Whenever a line in the records below holds the string "sans", copy it out.

_ _ _

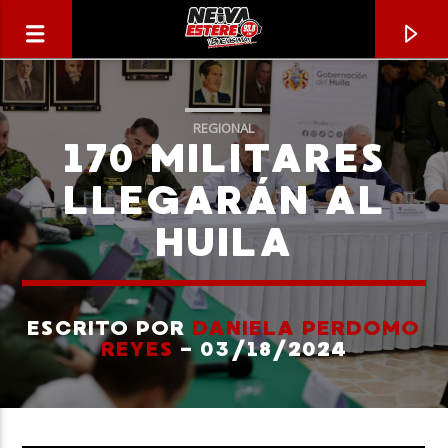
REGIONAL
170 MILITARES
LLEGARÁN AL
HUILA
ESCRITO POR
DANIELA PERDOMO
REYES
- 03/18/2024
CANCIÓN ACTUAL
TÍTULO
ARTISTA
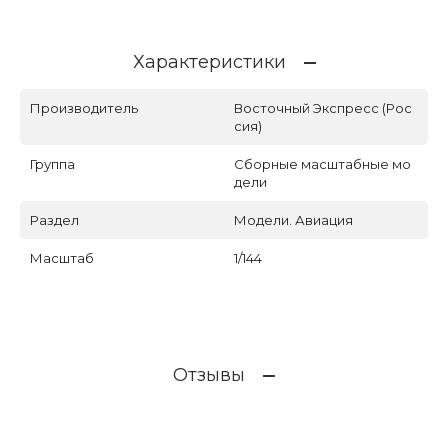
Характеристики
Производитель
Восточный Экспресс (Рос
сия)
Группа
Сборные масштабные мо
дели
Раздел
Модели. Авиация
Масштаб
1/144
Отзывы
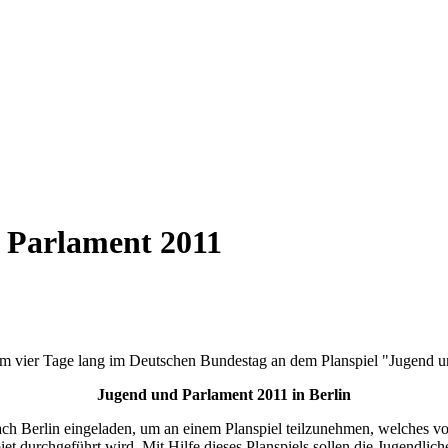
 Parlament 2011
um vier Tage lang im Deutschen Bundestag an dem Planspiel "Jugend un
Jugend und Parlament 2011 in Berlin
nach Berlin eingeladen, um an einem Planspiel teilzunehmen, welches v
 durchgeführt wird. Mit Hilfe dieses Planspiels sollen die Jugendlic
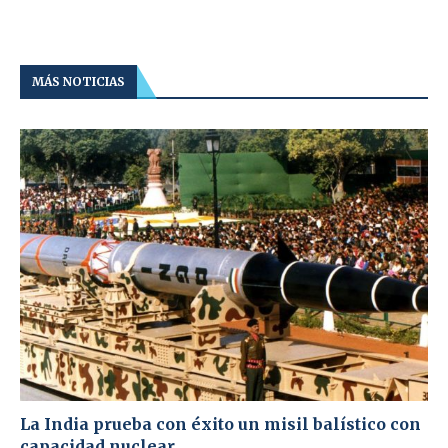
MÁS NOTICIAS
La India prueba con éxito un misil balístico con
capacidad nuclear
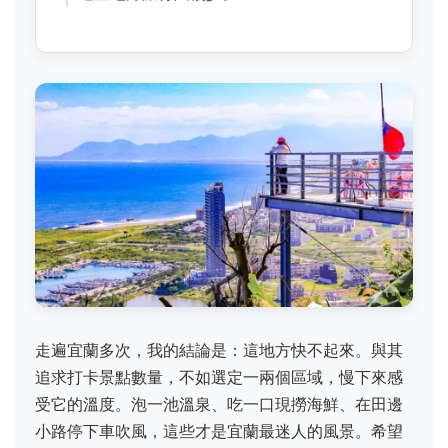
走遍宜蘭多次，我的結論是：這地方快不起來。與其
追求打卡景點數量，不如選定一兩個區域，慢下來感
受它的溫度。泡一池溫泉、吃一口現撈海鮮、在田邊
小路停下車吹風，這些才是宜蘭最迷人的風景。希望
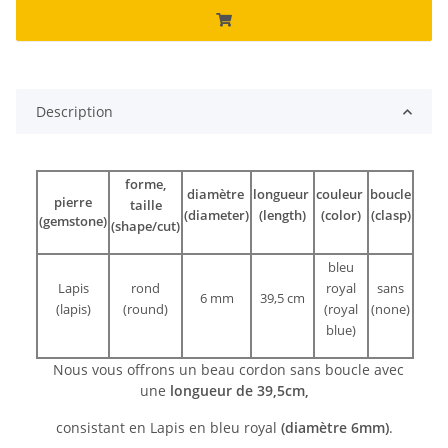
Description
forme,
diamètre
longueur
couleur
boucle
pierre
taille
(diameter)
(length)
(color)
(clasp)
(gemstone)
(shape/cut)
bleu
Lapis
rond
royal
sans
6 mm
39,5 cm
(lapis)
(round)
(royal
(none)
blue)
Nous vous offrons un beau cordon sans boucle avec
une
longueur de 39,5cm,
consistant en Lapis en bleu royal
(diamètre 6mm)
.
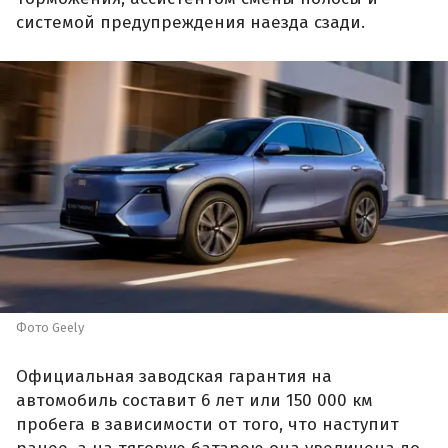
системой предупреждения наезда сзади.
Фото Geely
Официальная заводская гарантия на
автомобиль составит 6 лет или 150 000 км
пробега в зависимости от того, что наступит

_ _ _

TASK SOLUTION
sans
Nous vous offrons un beau cordon sans boucle avec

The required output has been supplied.